▼

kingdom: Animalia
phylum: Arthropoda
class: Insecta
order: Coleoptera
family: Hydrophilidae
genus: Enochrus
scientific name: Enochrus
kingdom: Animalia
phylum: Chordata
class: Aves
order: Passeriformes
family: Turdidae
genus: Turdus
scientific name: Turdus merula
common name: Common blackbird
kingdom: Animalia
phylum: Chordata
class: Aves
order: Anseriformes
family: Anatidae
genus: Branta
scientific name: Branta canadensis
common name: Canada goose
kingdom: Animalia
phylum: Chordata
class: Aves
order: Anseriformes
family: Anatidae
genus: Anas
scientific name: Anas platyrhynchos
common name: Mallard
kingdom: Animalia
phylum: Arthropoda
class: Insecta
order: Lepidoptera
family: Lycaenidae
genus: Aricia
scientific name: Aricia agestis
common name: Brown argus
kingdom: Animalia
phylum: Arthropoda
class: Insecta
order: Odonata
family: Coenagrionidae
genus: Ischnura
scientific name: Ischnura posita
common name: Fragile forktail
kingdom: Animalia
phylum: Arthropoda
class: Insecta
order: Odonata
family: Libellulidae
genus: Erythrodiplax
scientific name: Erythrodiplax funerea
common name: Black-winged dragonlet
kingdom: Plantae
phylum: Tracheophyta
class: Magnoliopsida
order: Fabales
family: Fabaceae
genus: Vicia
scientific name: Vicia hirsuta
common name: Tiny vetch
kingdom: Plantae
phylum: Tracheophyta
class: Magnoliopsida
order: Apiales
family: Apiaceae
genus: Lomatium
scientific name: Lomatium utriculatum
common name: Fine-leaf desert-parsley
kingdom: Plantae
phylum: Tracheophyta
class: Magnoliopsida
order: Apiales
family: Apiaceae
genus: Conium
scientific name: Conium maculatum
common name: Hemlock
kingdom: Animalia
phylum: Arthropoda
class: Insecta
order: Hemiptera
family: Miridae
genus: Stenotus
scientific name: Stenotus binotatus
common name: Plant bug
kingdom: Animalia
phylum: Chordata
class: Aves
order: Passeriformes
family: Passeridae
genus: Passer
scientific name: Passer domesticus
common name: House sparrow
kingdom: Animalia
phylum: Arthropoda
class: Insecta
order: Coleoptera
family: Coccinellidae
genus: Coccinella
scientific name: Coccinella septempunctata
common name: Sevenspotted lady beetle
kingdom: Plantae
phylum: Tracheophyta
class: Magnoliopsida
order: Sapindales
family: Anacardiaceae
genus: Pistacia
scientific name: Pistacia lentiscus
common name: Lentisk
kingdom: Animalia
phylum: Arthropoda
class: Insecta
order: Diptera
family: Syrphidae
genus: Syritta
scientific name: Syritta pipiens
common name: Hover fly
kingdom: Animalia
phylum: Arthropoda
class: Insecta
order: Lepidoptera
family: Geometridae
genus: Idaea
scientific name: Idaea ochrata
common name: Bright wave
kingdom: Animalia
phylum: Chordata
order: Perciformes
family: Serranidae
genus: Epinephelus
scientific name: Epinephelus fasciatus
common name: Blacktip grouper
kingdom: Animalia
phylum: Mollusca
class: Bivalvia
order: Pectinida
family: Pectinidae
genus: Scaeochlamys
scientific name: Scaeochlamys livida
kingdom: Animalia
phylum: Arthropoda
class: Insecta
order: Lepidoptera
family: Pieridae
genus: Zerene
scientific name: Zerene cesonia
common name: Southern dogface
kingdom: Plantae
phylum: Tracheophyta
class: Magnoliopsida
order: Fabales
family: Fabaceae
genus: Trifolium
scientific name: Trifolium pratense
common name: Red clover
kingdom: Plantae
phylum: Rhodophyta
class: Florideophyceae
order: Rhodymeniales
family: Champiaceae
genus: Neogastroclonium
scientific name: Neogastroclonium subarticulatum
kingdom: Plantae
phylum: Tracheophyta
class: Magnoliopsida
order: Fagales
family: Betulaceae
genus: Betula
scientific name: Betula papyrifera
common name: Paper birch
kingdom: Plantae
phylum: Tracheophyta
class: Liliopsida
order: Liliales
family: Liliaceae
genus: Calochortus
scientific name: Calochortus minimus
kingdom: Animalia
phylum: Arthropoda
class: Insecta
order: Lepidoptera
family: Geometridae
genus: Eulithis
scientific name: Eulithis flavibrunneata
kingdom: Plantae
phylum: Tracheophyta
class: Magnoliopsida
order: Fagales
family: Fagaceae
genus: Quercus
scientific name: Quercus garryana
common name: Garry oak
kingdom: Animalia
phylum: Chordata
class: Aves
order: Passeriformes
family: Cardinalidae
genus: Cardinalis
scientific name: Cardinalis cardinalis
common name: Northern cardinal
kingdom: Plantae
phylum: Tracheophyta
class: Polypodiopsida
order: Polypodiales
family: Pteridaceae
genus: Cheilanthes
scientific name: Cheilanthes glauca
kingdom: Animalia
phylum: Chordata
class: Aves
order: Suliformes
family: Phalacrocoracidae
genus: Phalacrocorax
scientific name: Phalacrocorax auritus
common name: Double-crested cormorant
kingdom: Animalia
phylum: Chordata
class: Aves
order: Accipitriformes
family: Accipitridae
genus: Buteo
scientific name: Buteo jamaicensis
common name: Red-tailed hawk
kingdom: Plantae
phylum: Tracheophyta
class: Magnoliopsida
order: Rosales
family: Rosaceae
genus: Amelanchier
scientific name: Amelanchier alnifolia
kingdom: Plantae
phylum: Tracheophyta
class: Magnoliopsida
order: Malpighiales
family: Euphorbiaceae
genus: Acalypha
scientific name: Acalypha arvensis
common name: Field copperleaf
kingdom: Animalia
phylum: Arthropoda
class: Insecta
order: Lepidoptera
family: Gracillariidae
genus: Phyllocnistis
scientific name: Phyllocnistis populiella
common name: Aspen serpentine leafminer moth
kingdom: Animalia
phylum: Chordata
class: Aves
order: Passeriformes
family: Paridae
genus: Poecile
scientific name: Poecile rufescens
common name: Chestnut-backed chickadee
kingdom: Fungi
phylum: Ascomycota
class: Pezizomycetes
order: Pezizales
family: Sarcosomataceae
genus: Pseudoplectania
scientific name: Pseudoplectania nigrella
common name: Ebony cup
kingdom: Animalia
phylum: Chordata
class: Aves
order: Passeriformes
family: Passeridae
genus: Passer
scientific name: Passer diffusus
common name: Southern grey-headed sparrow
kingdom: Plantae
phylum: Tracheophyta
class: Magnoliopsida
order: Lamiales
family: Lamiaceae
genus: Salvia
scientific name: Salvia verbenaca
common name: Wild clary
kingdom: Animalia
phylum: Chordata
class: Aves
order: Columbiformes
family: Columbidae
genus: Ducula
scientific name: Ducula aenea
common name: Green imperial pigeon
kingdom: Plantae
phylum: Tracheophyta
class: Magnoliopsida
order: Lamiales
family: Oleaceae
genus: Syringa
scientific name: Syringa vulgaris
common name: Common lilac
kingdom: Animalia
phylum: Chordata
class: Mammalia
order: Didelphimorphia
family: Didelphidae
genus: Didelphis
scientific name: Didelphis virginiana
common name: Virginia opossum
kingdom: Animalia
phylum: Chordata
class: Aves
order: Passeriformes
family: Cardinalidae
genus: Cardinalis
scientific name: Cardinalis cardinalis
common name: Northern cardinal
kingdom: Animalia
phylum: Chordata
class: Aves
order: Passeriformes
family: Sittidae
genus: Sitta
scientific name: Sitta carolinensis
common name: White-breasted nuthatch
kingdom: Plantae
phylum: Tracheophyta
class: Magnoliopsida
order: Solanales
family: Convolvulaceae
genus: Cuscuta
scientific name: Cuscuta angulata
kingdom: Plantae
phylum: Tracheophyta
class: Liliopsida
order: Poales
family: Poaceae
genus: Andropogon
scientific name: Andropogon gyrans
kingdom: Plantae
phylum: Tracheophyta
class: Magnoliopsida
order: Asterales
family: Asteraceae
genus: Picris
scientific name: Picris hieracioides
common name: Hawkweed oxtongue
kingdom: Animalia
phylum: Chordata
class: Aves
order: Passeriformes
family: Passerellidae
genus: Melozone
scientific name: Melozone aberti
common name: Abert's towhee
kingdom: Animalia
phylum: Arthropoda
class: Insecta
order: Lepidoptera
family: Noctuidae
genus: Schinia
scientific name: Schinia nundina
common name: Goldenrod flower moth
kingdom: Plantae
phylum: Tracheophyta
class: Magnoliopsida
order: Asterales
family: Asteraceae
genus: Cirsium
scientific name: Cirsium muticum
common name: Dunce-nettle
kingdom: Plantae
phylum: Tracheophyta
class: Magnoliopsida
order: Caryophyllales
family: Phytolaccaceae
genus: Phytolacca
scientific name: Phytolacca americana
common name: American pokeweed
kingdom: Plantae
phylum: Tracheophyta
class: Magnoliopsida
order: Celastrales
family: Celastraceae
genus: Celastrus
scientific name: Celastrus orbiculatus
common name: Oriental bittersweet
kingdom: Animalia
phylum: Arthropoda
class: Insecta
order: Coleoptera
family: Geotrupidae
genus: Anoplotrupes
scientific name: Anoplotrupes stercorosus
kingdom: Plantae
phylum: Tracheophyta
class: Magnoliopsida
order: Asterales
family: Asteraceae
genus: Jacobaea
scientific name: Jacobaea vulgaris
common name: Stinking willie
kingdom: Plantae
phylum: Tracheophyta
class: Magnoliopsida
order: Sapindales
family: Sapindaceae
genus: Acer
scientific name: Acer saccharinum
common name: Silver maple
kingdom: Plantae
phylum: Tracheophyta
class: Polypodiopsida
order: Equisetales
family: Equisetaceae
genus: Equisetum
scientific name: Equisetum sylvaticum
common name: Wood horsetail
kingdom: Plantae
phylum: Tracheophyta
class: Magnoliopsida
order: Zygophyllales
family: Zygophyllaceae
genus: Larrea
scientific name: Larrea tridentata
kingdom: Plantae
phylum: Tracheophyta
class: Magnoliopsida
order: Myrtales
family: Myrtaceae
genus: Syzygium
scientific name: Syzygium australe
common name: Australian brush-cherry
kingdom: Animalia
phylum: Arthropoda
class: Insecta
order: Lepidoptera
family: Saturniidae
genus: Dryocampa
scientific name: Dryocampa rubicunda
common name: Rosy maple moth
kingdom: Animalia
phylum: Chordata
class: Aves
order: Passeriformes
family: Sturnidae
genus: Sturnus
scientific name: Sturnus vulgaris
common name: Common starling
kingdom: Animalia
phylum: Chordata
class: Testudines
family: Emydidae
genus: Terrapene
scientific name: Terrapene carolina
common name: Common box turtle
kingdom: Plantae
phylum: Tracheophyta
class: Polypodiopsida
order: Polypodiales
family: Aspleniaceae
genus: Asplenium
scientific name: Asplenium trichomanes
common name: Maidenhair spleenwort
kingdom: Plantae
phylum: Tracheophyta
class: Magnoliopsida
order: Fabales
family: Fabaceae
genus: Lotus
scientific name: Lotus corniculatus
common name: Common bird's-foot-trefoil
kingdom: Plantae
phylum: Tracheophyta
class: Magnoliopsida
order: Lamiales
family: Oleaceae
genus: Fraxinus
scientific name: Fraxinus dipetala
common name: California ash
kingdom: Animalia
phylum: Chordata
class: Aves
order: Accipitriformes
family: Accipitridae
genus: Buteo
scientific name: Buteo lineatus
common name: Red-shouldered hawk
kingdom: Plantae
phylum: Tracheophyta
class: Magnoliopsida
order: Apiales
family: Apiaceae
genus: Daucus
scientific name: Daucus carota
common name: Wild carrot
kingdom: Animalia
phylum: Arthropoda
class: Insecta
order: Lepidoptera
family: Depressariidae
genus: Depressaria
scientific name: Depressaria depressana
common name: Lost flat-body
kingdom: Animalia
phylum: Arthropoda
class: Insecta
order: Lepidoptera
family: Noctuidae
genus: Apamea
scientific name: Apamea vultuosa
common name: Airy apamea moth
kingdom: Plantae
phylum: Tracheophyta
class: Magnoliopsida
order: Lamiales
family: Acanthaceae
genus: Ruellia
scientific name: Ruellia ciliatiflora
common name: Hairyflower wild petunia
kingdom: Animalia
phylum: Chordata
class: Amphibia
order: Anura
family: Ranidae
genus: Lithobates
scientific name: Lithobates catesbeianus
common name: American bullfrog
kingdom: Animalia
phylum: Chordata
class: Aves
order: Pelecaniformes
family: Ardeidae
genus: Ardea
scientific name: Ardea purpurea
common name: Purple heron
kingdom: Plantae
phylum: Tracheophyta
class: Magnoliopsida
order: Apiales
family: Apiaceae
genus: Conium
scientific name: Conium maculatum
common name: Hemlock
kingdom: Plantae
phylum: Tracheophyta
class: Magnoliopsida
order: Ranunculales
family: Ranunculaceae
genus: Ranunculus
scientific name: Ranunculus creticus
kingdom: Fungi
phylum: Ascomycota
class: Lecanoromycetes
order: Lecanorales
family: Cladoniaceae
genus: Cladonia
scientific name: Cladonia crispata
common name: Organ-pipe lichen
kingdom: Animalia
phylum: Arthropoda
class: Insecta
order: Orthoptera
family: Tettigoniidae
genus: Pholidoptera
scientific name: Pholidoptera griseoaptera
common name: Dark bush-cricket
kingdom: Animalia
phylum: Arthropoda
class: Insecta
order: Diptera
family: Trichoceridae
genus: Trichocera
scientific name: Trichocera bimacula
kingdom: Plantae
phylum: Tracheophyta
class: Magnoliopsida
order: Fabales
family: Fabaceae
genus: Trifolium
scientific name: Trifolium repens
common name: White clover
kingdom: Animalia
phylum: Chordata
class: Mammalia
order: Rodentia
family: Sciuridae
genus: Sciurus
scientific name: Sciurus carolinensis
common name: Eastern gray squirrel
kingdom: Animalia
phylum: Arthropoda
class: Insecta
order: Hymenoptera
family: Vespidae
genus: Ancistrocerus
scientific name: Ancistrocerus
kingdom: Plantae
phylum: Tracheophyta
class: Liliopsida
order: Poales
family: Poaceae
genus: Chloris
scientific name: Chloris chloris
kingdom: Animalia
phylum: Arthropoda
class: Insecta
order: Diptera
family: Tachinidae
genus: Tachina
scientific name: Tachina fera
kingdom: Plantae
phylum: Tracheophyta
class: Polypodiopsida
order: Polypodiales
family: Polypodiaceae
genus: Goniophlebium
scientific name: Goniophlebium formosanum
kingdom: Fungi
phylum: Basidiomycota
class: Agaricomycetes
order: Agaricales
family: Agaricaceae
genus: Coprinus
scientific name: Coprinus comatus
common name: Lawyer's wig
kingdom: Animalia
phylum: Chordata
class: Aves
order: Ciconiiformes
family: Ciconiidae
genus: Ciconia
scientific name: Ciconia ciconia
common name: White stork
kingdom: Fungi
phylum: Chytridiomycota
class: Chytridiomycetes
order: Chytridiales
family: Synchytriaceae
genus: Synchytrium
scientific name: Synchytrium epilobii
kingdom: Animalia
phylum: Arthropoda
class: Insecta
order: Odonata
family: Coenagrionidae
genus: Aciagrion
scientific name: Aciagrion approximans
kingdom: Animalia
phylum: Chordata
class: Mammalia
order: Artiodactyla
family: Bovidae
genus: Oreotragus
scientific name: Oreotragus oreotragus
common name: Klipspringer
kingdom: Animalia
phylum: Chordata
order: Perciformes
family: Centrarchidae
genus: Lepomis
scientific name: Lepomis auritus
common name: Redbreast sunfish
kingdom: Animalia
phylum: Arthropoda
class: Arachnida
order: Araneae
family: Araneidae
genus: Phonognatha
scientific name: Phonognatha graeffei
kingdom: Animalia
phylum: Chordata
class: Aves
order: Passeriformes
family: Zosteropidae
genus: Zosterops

▲

## Description of the task:
Copy the material word for word, starting at its first line and going on through the line that contains "scientific name: Branta canadensis", with both of those lines included.

## Task output:
kingdom: Animalia
phylum: Arthropoda
class: Insecta
order: Coleoptera
family: Hydrophilidae
genus: Enochrus
scientific name: Enochrus
kingdom: Animalia
phylum: Chordata
class: Aves
order: Passeriformes
family: Turdidae
genus: Turdus
scientific name: Turdus merula
common name: Common blackbird
kingdom: Animalia
phylum: Chordata
class: Aves
order: Anseriformes
family: Anatidae
genus: Branta
scientific name: Branta canadensis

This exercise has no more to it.